The noise is mostly from the blower assembly itself. I'm sure some of it is resonating through the PVC, but the blower seems to make most of the racket.


----------



## djlandkpl (Jan 29, 2013)

wkearney99 said:


> The way the PVC is connected seems suspect, it's clearly got a bit of an angle to it to make the connection to the coupler. As in, there seems to be a bit of stress on it, and I'm sure that adds to the way sound resonates up to the framing from which it's hung. But even without that, the blower itself is LOUD.


Armaflex is pretty dense and will reduce the noise. PVC expands a lot when it gets heated. If the installation is already tight, it's probably magnifying the sound when the pipe expands and presses on the framing. 

I did a part search on the blower for my water heater. It has other stuff bolted to it so it's not like a standard inducer. You might be out of luck on a different blower. Hopefully BW has something that will help.


----------



## wkearney99 (Apr 8, 2009)

Ok, that helps explain things a bit. The pipe does warm up a bit, as you'd expect and that'd certainly present more ways for the mounting to tighten up. 

I'll dig around with BW and see what they have to say, good point. I didn't assume the blower was model specific, but given the way it's flange is shaped I suppose they're not standardized.
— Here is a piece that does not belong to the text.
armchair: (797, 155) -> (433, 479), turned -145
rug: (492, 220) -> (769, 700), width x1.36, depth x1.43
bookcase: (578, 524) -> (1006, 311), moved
Which leads me to guess there are alternatives but not with this unit. I'd made it clear from the start that noise reduction was absolutely paramount. This being related to the waste stack being in cast iron, not PVC. But of course the idiots had already started installing PVC, and still didn't replace ALL of it, down the slab. The basement segments are still PVC and just now I heard one flushing. Damned annoying. Anyway, the thing that pisses me off the most here is the sub just doesn't have any vision. Their choice for what to use and how to run were just brain-dead. 
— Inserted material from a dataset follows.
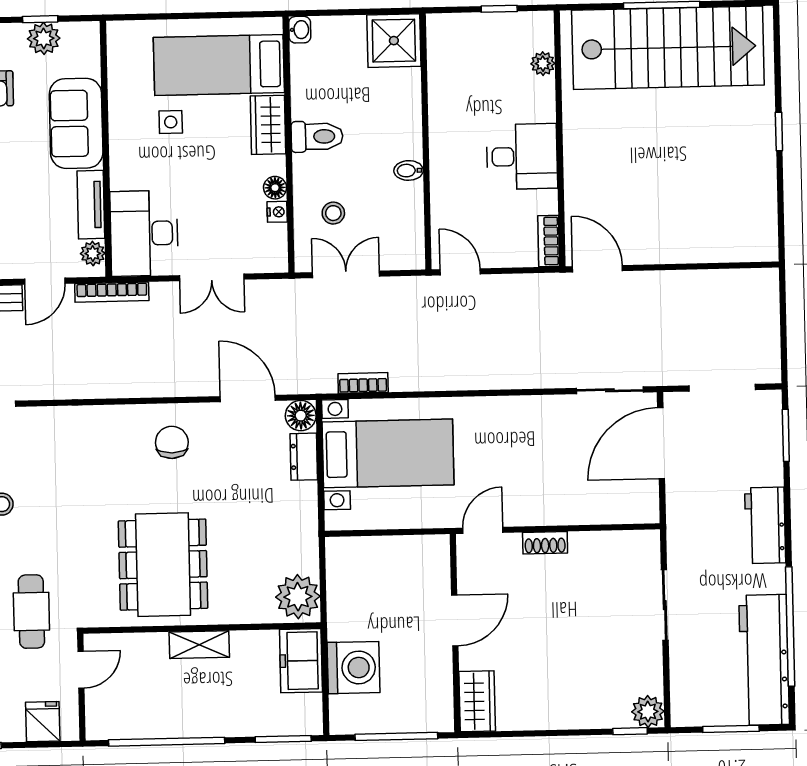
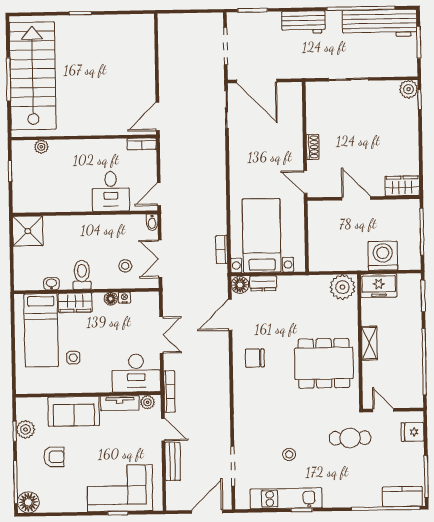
washbasin: (300, 30) -> (51, 284), moved
desk: (522, 156) -> (111, 191), moved, turned 180
bidet: (409, 170) -> (152, 222), moved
Which will probably mean I'll rip out a brand new water and replace it with something else just to get away from the racket it makes...


----------



## cub123 (Dec 6, 2020)

wkearney99 said:


> I've got a new house with a Bradford White water heater and a vent blower. The blower makes WAY too much noise. I realize some kind of blower is likely necessary as the heater is installed in the basement and the vent exit is two stories up on the roof. But, for the love of God, does it have to be so eff'in loud?
> 
> I am entirely displeased with the plumber's attention to detail, so let's not go down THAT road. So I'm asking here first to get a range of ideas as to how to best approach the inevitable bull**** I'll get back from them about it. I'm willing to spend for a better blower, if that's an option.
> 
> ...


The easiest, quickest, cheapest way to silence a direct vent on a water heater: Shows how to make a resonator/muffler.
https://www.youtube.com/watch?v=dB1sxsmz3Vk


----------